The mushrooms and soy sauce in this recipe combine in this recipe to lend a savoriness and body that is often lacking in vegetable-only soups. If you scrub the vegetables before paring, all of the peelings and ends (potatoes excepted) can be used for stock; keep a container close by as you do your chopping. I made a stock with only the scraps from this soup, half an onion, and a rather sad carrot, and it was one of the best stock pots I've ever put together. The leek greens can either go into the stock pot, or in tomorrow's macaroni and cheese.
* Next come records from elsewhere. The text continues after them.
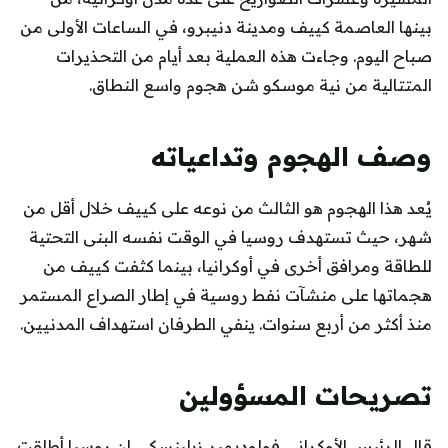
بينها العاصمة كييف ومدينة دنيبرو، في الساعات الأولى من
صباح اليوم. وجاءت هذه العملية بعد أيام من التحذيرات
المتتالية من نية موسكو شن هجوم واسع النطاق.
وصف الهجوم وتداعياته
يُعد هذا الهجوم هو الثالث من نوعه على كييف خلال أقل من
شهر، حيث تستهدف روسيا في الوقت نفسه البنى التحتية
للطاقة ومرافق أخرى في أوكرانيا، بينما كثفت كييف من
هجماتها على منشآت نفط روسية في إطار الصراع المستمر
منذ أكثر من أربع سنوات. ينفي الطرفان استهداف المدنيين.
تصريحات المسؤولين
قال الرئيس الأوكراني فولوديمير زيلينسكي إن روسيا أطلقت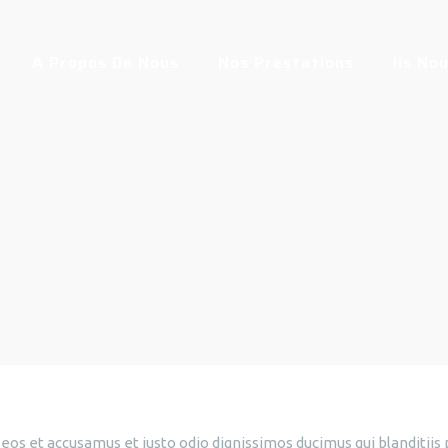
A Propos De Nous
Nos Prestations
Ils No
 eos et accusamus et iusto odio dignissimos ducimus qui blanditii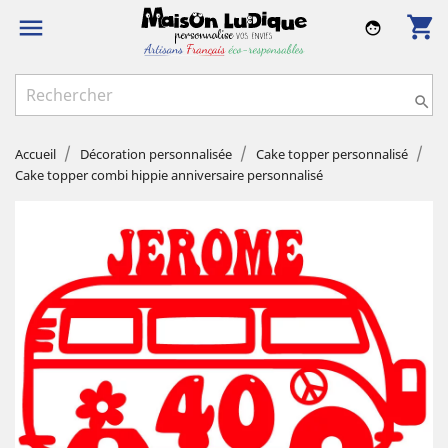
shopping_cart

face

Accueil
Décoration personnalisée
Cake topper personnalisé
Cake topper combi hippie anniversaire personnalisé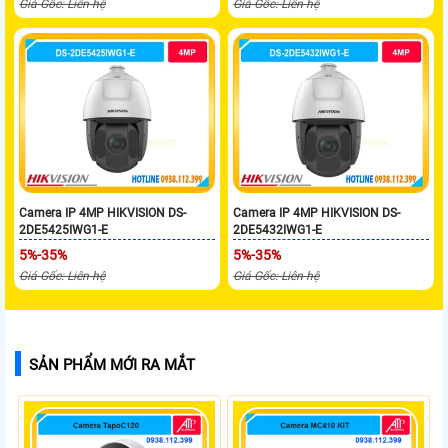
Giá Gốc: Liên hệ
Giá Gốc: Liên hệ
Camera IP 4MP HIKVISION DS-
Camera IP 4MP HIKVISION DS-
2DE5425IWG1-E
2DE5432IWG1-E
5%-35%
5%-35%
Giá Gốc: Liên hệ
Giá Gốc: Liên hệ
SẢN PHẨM MỚI RA MẮT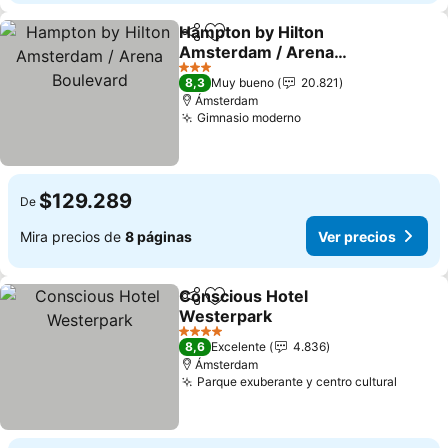
Hampton by Hilton
Compartir
Agregar a favoritos
Amsterdam / Arena
Boulevard
Ver precios
3 Estrellas
8,3
Muy bueno
20.821
Ámsterdam
Gimnasio moderno
Ver precios
$129.289
De
Mira precios de
8 páginas
Ver precios
Conscious Hotel
Compartir
Agregar a favoritos
Westerpark
Ver precios
4 Estrellas
8,6
Excelente
4.836
Ámsterdam
Parque exuberante y centro cultural
Ver pr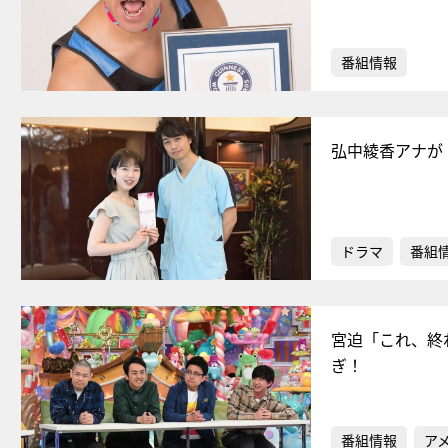
番組情報
弘中綾香アナが
ドラマ
番組
宮迫「これ、終
ぎ！
番組情報
ア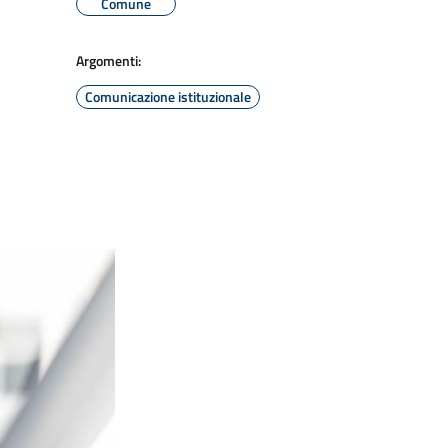
Comune
Argomenti:
Comunicazione istituzionale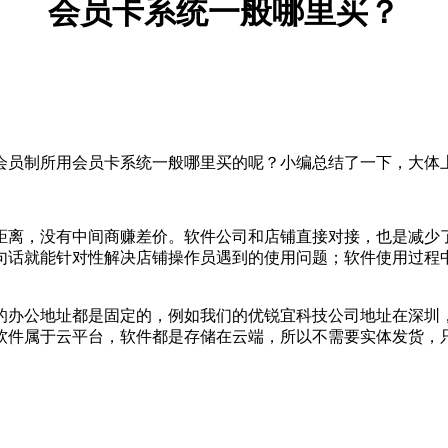
会员卡系统一般哪里买？
会员制所用会员卡系统一般哪里买的呢？小编总结了一下，大体
距离，没有中间商赚差价。软件公司和店铺直接对接，也是减少
句话就能针对性解决店铺操作员遇到的使用问题；软件使用过程
的办公地址都是固定的，例如我们的优锐宜科技公司地址在深圳
软件属于云平台，软件都是存储在云端，所以不需要实体发货，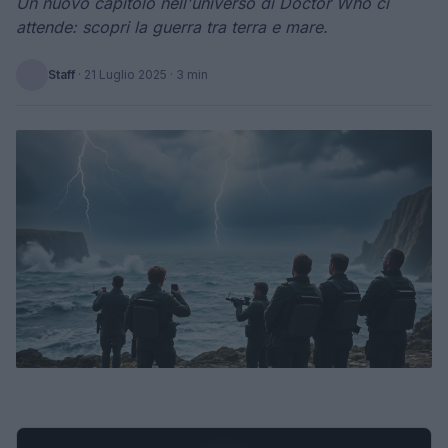
Un nuovo capitolo nell'universo di Doctor Who ci
attende: scopri la guerra tra terra e mare.
Staff
·
21 Luglio 2025
· 3 min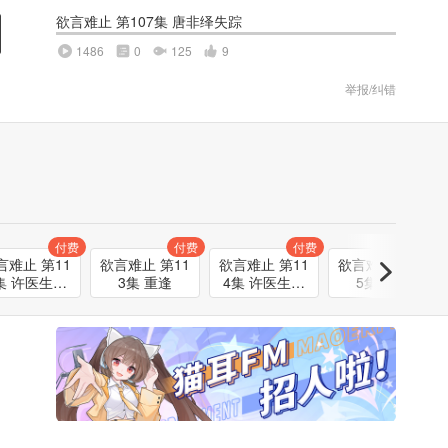
欲言难止 第107集 唐非绎失踪
1486
0
125
9
举报/纠错
付费
付费
付费
付费
言难止 第11
欲言难止 第11
欲言难止 第11
欲言难止 第11
集 许医生，
3集 重逢
4集 许医生看
5集 救援
你好
起来很怕你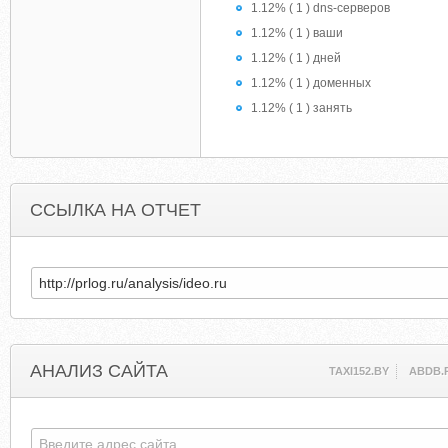
1.12% ( 1 ) dns-серверов
1.12% ( 1 ) ваши
1.12% ( 1 ) дней
1.12% ( 1 ) доменных
1.12% ( 1 ) занять
ССЫЛКА НА ОТЧЕТ
АНАЛИЗ САЙТА
TAXI152.BY
ABDB.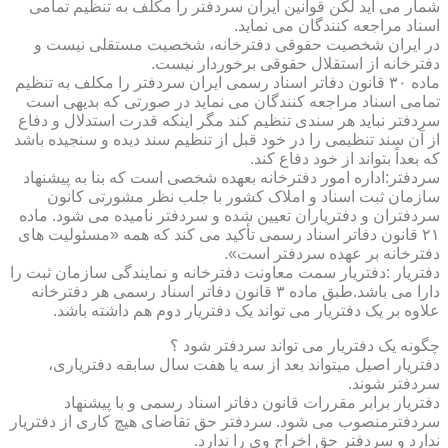
شمار می آید لکن قوانین ایران سردفتر را مکلف به تنظیم تمامی
اسناد مراجعه کنندگان می نماید.
در ایران شخصیت حقوقی دفترخانه، شخصیت مستقلی نیست و
دفترخانه از استقلال حقوقی برخوردار نیست.
ماده ۳۰ قانون دفاتر اسناد رسمی ایران سردفتر را مکلف به تنظیم
تمامی اسناد مراجعه کنندگان می نماید در صورتی که بدیهی است
سردفتر نباید هر سندی تنظیم کند مگر اینکه قدرت استدلال و دفاع
از آن سند تنظیمی را در خود قبل از تنظیم سند دیده و سنجیده باشد
که بعداً بتواند از خود دفاع کند.
سردفتر:اداره امور دفترخانه بعهده شخصی است که بنا به پیشنهاد
سازمان ثبت اسناد و املاک کشور با جلب نظر مشورتی کانون
سردفتران و دفتریاران تعیین شده و سردفتر نامیده می شود. ماده
۲۱ قانون دفاتر اسناد رسمی تأکید می کند که همه «مسئولیت های
دفترخانه بر عهده سردفتر است».
دفتریار :دفتریار سمت معاونت دفترخانه و نمایندگی سازمان ثبت را
دارا می باشد.طبق ماده ۳ قانون دفاتر اسناد رسمی هر دفترخانه
علاوه بر یک دفتریار می تواند یک دفتریار دوم هم داشته باشد.
چگونه یک دفتریار می تواند سردفتر شود ؟
دفتریار اصیل میتواند بعد از سه یا هفت سال سابقه دفتریاری،
سردفتر شوند.
دفتریار برابر مقررات قانون دفاتر اسناد رسمی و با پیشنهاد
سردفترمنصوب می شود. سردفتر حق تقاضای هیچ کاری از دفتریار
ندارد و سردفتر حق اخراج وی را ندارد.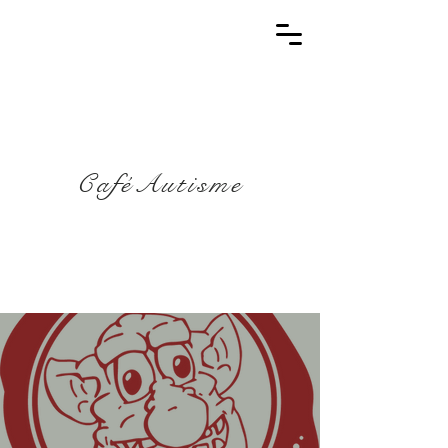
CaféAutisme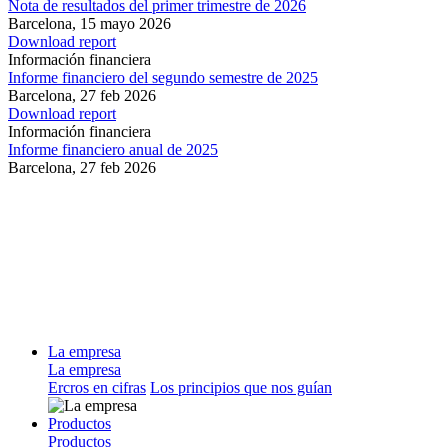
Nota de resultados del primer trimestre de 2026
Barcelona,
15 mayo 2026
Download report
Información financiera
Informe financiero del segundo semestre de 2025
Barcelona,
27 feb 2026
Download report
Información financiera
Informe financiero anual de 2025
Barcelona,
27 feb 2026
La empresa
La empresa
Ercros en cifras
Los principios que nos guían
Productos
Productos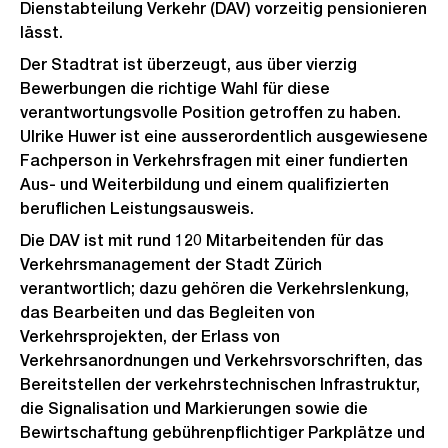
Dienstabteilung Verkehr (DAV) vorzeitig pensionieren
lässt.
Der Stadtrat ist überzeugt, aus über vierzig
Bewerbungen die richtige Wahl für diese
verantwortungsvolle Position getroffen zu haben.
Ulrike Huwer ist eine ausserordentlich ausgewiesene
Fachperson in Verkehrsfragen mit einer fundierten
Aus- und Weiterbildung und einem qualifizierten
beruflichen Leistungsausweis.
Die DAV ist mit rund 120 Mitarbeitenden für das
Verkehrsmanagement der Stadt Zürich
verantwortlich; dazu gehören die Verkehrslenkung,
das Bearbeiten und das Begleiten von
Verkehrsprojekten, der Erlass von
Verkehrsanordnungen und Verkehrsvorschriften, das
Bereitstellen der verkehrstechnischen Infrastruktur,
die Signalisation und Markierungen sowie die
Bewirtschaftung gebührenpflichtiger Parkplätze und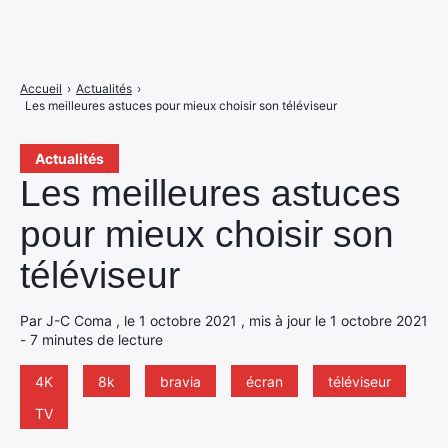
Accueil
›
Actualités
›
Les meilleures astuces pour mieux choisir son téléviseur
Actualités
Les meilleures astuces
pour mieux choisir son
téléviseur
Par J-C Coma , le 1 octobre 2021 , mis à jour le 1 octobre 2021
- 7 minutes de lecture
4K
8k
bravia
écran
téléviseur
TV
Source: Cooks Illustrated Nov & Dec 2011.
- ⅛ oz dried porcini mushrooms, ground into a fine meal
- 8 sprigs fresh parsley plus 3 T chopped
- 4 sprigs fresh thyme
- 1 bay leaf
- 2 T butter
- 1½ lbs leeks, light parts only, sliced ½" thick and washed
- 2 carrots, peeled and cut into ½" pieces
- 2 ribs celery, cut into ¼" pieces
- ⅓ c dry white wine
- 2 tsp soy sauce
- 6 c water
- 4 c vegetable broth
- ½ c pearl barley
- 1 garlic clove, peeled and crushed
- 1½ lbs gold potatoes, peeled and cut into ½" pieces
- 1 turnip, peeled and cut into ¾" pieces
- 1½ c chopped cabbage
- 1 c frozen peas
- 1 tsp lemon juice
Using kitchen twine, tie together parsley, thyme, and bay leaf. Melt butter in 6-quart or larger pot; add leeks, carrots, celery, wine, soy sauce, and 2 tsp salt. Cook over medium heat, stirring occasionally, until liquid has evaporated and celery is softened, about 10 minutes.
Add water, broth, barley, herb bundle, garlic, and porcini powder (reserve remaining for another use); increase heat and bring to a boil. Reduce heat and simmer, partially covered, for 25 minutes.
Add potatoes, turnip, and cabbage; continue to simmer until tender and barley is cooked, 20 minutes.
Remove from heat and remove herb bundle. Stir in peas, lemon juice and remaining parsley; salt and pepper to taste.